Brief -
Could you set down exactly the lines in the records below between the line holding "Ремонт квартиры - ремонт" and the line holding "Desde el 2014", inclusive?

Dataset records -
□ □ □

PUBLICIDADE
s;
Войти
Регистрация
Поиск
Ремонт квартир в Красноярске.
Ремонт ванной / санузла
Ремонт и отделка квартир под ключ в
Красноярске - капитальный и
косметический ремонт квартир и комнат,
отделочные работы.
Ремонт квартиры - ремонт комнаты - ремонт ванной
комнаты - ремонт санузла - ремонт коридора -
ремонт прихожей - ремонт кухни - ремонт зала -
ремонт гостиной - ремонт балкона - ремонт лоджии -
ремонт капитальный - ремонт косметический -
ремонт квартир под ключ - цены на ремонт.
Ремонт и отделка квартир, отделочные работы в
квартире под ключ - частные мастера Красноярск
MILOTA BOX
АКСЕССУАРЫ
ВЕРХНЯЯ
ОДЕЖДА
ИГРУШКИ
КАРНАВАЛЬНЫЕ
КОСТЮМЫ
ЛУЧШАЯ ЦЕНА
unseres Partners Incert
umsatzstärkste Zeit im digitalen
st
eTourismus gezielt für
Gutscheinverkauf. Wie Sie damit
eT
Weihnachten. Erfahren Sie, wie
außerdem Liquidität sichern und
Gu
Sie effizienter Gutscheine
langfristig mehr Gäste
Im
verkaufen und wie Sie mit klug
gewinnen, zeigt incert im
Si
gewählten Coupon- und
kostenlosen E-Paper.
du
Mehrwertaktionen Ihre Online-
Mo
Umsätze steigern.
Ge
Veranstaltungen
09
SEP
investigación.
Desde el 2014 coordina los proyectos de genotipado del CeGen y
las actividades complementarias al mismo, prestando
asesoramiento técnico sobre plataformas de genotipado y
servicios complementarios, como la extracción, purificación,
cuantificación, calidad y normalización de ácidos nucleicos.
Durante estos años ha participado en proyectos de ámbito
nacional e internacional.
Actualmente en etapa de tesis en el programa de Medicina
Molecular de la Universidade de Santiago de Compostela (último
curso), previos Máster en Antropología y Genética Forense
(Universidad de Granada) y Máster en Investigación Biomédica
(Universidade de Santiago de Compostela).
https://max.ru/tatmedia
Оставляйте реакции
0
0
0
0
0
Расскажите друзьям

□ □ □

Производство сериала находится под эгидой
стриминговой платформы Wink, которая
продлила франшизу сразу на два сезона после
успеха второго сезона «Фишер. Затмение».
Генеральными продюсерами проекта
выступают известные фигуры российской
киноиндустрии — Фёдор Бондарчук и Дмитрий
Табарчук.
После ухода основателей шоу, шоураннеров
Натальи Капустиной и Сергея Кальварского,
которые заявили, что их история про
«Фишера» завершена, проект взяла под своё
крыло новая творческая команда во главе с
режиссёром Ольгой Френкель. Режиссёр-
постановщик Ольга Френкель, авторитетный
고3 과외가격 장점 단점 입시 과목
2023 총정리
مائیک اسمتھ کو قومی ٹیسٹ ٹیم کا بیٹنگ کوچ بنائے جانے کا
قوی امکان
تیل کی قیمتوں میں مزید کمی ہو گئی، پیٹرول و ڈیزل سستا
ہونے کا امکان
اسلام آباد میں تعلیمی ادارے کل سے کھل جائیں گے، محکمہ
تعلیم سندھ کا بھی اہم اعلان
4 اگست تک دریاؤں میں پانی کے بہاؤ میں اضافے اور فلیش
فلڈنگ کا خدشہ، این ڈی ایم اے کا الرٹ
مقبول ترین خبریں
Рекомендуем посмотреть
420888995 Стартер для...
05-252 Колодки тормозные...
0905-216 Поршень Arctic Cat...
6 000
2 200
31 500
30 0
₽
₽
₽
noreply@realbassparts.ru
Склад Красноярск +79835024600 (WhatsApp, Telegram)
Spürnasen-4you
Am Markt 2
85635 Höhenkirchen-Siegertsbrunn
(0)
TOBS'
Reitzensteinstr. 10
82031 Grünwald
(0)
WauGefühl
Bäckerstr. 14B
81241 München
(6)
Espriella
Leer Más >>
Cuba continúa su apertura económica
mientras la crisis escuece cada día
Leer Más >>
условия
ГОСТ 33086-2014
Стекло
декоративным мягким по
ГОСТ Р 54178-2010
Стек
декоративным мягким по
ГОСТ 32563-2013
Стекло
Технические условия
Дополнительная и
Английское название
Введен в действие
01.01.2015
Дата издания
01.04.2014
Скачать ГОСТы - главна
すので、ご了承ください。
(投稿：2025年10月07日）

□ □ □

Answer space -
Ремонт квартиры - ремонт комнаты - ремонт ванной
комнаты - ремонт санузла - ремонт коридора -
ремонт прихожей - ремонт кухни - ремонт зала -
ремонт гостиной - ремонт балкона - ремонт лоджии -
ремонт капитальный - ремонт косметический -
ремонт квартир под ключ - цены на ремонт.
Ремонт и отделка квартир, отделочные работы в
квартире под ключ - частные мастера Красноярск
MILOTA BOX
АКСЕССУАРЫ
ВЕРХНЯЯ
ОДЕЖДА
ИГРУШКИ
КАРНАВАЛЬНЫЕ
КОСТЮМЫ
ЛУЧШАЯ ЦЕНА
unseres Partners Incert
umsatzstärkste Zeit im digitalen
st
eTourismus gezielt für
Gutscheinverkauf. Wie Sie damit
eT
Weihnachten. Erfahren Sie, wie
außerdem Liquidität sichern und
Gu
Sie effizienter Gutscheine
langfristig mehr Gäste
Im
verkaufen und wie Sie mit klug
gewinnen, zeigt incert im
Si
gewählten Coupon- und
kostenlosen E-Paper.
du
Mehrwertaktionen Ihre Online-
Mo
Umsätze steigern.
Ge
Veranstaltungen
09
SEP
investigación.
Desde el 2014 coordina los proyectos de genotipado del CeGen y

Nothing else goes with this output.